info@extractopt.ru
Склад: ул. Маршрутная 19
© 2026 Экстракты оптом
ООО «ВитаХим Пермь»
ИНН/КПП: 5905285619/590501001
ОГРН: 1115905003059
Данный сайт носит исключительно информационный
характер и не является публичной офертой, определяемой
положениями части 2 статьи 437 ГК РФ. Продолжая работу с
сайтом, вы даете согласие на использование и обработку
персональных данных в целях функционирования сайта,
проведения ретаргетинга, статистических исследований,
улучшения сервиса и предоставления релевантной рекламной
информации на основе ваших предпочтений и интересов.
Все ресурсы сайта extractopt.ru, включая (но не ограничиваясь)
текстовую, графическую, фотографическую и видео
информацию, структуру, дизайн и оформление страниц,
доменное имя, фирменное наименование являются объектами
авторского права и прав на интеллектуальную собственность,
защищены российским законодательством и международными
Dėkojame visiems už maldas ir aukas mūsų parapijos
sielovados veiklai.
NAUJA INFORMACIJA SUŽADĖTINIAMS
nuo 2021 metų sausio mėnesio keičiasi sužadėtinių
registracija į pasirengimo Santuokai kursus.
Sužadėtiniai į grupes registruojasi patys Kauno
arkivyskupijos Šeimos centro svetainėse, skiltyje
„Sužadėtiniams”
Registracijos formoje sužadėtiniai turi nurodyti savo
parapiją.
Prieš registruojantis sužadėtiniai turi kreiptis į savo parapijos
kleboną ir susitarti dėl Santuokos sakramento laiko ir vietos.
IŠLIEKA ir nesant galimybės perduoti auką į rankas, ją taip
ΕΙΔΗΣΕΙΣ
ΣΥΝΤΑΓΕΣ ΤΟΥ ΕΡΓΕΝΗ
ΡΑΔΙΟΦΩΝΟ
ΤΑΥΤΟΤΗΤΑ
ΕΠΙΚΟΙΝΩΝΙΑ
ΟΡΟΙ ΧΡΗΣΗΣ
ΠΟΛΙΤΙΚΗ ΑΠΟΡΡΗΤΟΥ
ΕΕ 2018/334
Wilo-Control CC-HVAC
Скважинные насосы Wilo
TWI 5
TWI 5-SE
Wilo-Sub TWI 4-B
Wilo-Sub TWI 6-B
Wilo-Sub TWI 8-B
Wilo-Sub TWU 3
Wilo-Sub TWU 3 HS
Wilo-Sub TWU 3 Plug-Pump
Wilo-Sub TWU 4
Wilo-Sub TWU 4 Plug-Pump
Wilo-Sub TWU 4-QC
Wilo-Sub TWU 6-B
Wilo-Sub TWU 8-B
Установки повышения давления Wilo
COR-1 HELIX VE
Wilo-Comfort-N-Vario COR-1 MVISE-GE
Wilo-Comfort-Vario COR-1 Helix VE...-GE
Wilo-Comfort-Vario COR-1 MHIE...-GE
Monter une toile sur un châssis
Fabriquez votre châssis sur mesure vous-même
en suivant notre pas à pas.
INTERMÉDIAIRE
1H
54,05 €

## EXERCISE DESCRIPTION
Through the last line of the entries above, beginning at the line containing "Wilo-Sub TWU 3 HS", transcribe each line exactly, both ends included and nothing more.

## EXERCISE ANSWER
Wilo-Sub TWU 3 HS
Wilo-Sub TWU 3 Plug-Pump
Wilo-Sub TWU 4
Wilo-Sub TWU 4 Plug-Pump
Wilo-Sub TWU 4-QC
Wilo-Sub TWU 6-B
Wilo-Sub TWU 8-B
Установки повышения давления Wilo
COR-1 HELIX VE
Wilo-Comfort-N-Vario COR-1 MVISE-GE
Wilo-Comfort-Vario COR-1 Helix VE...-GE
Wilo-Comfort-Vario COR-1 MHIE...-GE
Monter une toile sur un châssis
Fabriquez votre châssis sur mesure vous-même
en suivant notre pas à pas.
INTERMÉDIAIRE
1H
54,05 €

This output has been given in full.